We meet Patch when he is a patient in a mental hospital, where he learns that his mental health is improved more by helping other patients than by treatment from the doctors. From there, it is off to medical school, where he manages to be at the top of his classes while spending most of his time at the hospital making the patients laugh. How could the faculty object to this? Could it be because a first-year medical student might interfere with a patient’s treatment and cause serious harm? No, it can only be because they are fuddy-duddies who just can’t remember how to have fun! And while we’re on the subject of fun, how about stealing supplies from the hospital for a little clinic that Patch and his friends set up in their spare time? And what goes on at that clinic? Medical students who have no idea how serious the problems are “treat” patients with bandages and kindness. When the inability to diagnose the severity of illness has the most profoundly tragic results, Patch only has a brief crisis before putting that darn clown-nose back on and getting back to the serious business of making patients laugh.

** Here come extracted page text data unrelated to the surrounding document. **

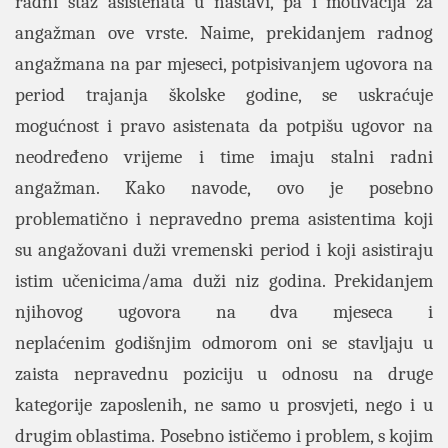
radni staž asistenata u nastavi, pa i motivacija za
angažman ove vrste. Naime, prekidanjem radnog
angažmana na par mjeseci, potpisivanjem ugovora na
period trajanja školske godine, se uskraćuje
mogućnost i pravo asistenata da potpišu ugovor na
neodređeno vrijeme i time imaju stalni radni
angažman. Kako navode, ovo je posebno
problematično i nepravedno prema asistentima koji
su angažovani duži vremenski period i koji asistiraju
istim učenicima/ama duži niz godina. Prekidanjem
njihovog ugovora na dva mjeseca i
neplaćenim godišnjim odmorom oni se stavljaju u
zaista nepravednu poziciju u odnosu na druge
kategorije zaposlenih, ne samo u prosvjeti, nego i u
drugim oblastima. Posebno ističemo i problem, s kojim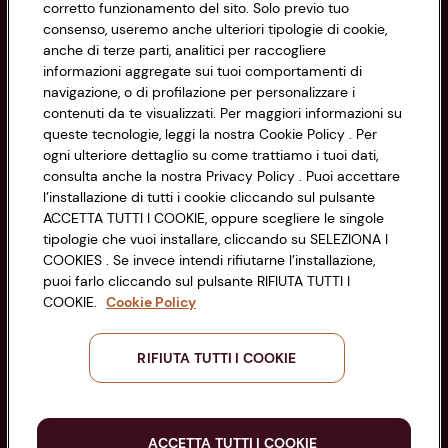
corretto funzionamento del sito. Solo previo tuo
Informazioni
consenso, useremo anche ulteriori tipologie di cookie,
anche di terze parti, analitici per raccogliere
Privacy Policy
informazioni aggregate sui tuoi comportamenti di
navigazione, o di profilazione per personalizzare i
Cookie Policy
contenuti da te visualizzati. Per maggiori informazioni su
CONAD SOCIETÀ COOPERATIVA
queste tecnologie, leggi la nostra Cookie Policy . Per
Via Michelino, 59 | 40127 BOLOGNA
ogni ulteriore dettaglio su come trattiamo i tuoi dati,
Impostazioni Cookie
Codice Fiscale e Registro Imprese
consulta anche la nostra Privacy Policy . Puoi accettare
l’installazione di tutti i cookie cliccando sul pulsante
di Bologna 00865960157
Accessibilità
ACCETTA TUTTI I COOKIE, oppure scegliere le singole
PARTITA IVA 03320960374
tipologie che vuoi installare, cliccando su SELEZIONA I
COOKIES . Se invece intendi rifiutarne l’installazione,
puoi farlo cliccando sul pulsante RIFIUTA TUTTI I
Servizio clienti
COOKIE.
Cookie Policy
RIFIUTA TUTTI I COOKIE
Seguici sui Social:
ACCETTA TUTTI I COOKIE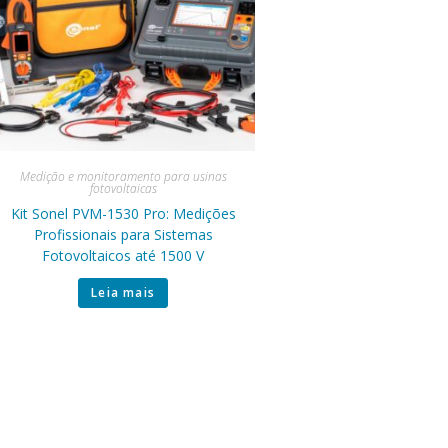
Medição e monitoramento para usinas
fotovoltaicas
Kit Sonel PVM-1530 Pro: Medições
Profissionais para Sistemas
Fotovoltaicos até 1500 V
Leia mais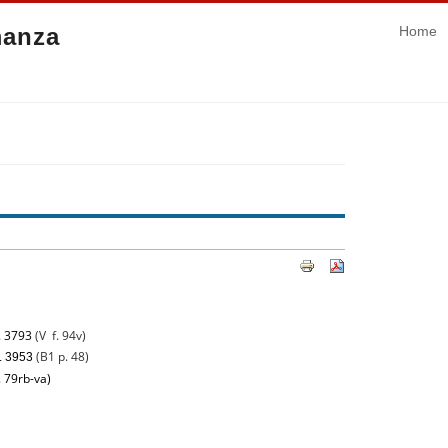
manza
Home
t. 3793
(V f. 94v)
(B1 p. 48)
t. 3953
. 79rb-va)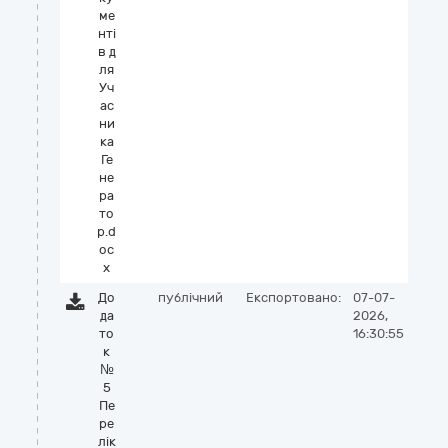
ме
нті
в д
ля
Уч
ас
ни
ка
Ге
не
ра
то
р.d
oc
x
До
публічний
Експортовано:
07-07-
да
2026,
то
16:30:55
к
№
5
Пе
ре
лік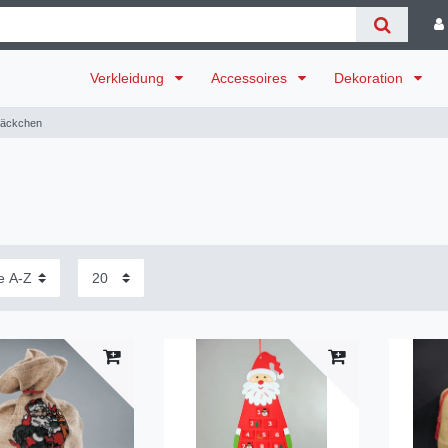
Verkleidung
Accessoires
Dekoration
Säckchen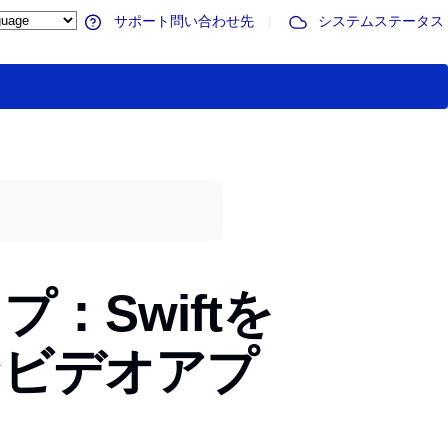
サポート問い合わせ先
|
システムステータス
：Swiftを
なビデオアプ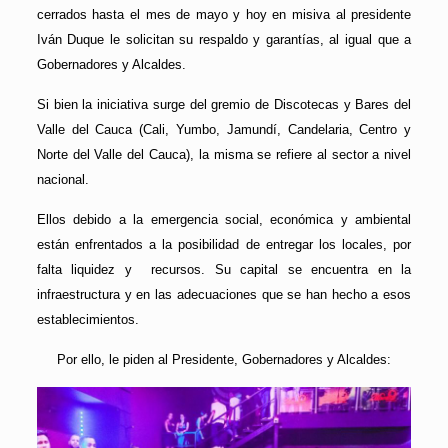
cerrados hasta el mes de mayo y hoy en misiva al presidente
Iván Duque le solicitan su respaldo y garantías, al igual que a
Gobernadores y Alcaldes.
Si bien la iniciativa surge del gremio de Discotecas y Bares del
Valle del Cauca (Cali, Yumbo, Jamundí, Candelaria, Centro y
Norte del Valle del Cauca), la misma se refiere al sector a nivel
nacional.
Ellos debido a la emergencia social, económica y ambiental
están enfrentados a la posibilidad de entregar los locales, por
falta liquidez y recursos. Su capital se encuentra en la
infraestructura y en las adecuaciones que se han hecho a esos
establecimientos.
Por ello, le piden al Presidente, Gobernadores y Alcaldes: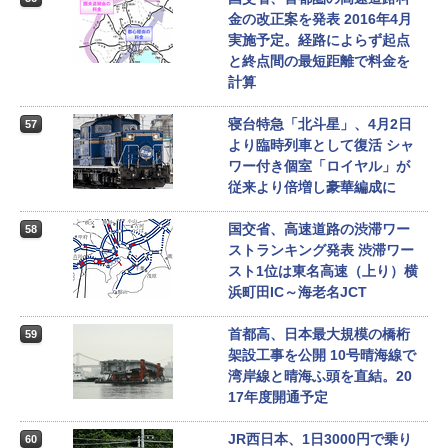
金の改正案を発表 2016年4月
実施予定。経路によらず起点
と終点間の最短距離で料金を
計算
寝台特急「北斗星」、4月2日
57
より臨時列車として復活 シャ
ワー付き個室「ロイヤル」が
従来より倍増し豪華編成に
国交省、高速道路の渋滞ワー
58
ストランキング発表 渋滞ワー
スト1位は東名高速（上り）横
浜町田IC～海老名JCT
首都高、日本最大規模の橋桁
59
架設工事を公開 10号晴海線で
湾岸線と晴海ふ頭を直結。20
17年度開通予定
JR西日本、1日3000円で乗り
60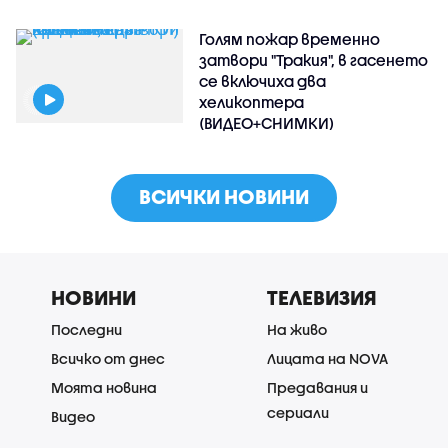
Голям пожар временно
затвори "Тракия", в гасенето
се включиха два
хеликоптера
(ВИДЕО+СНИМКИ)
ВСИЧКИ НОВИНИ
НОВИНИ
ТЕЛЕВИЗИЯ
Последни
На живо
Всичко от днес
Лицата на NOVA
Моята новина
Предавания и
сериали
Видео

There are a lot of important points to be made here about the dignity that all of us deserve when we are scared and vulnerable and about the importance of humor in the direst of circumstances. But this movie undercuts its own arguments by presenting us with a hero who is more narcissistic than humanitarian. The old joke about Hollywood is that the only thing that matters there is sincerity, and once you learn to fake that, you’re all set. This movie, with its adoring bald kids and old lady swimming in noodles and bedpan clown shoes, cannot even manage to fake it.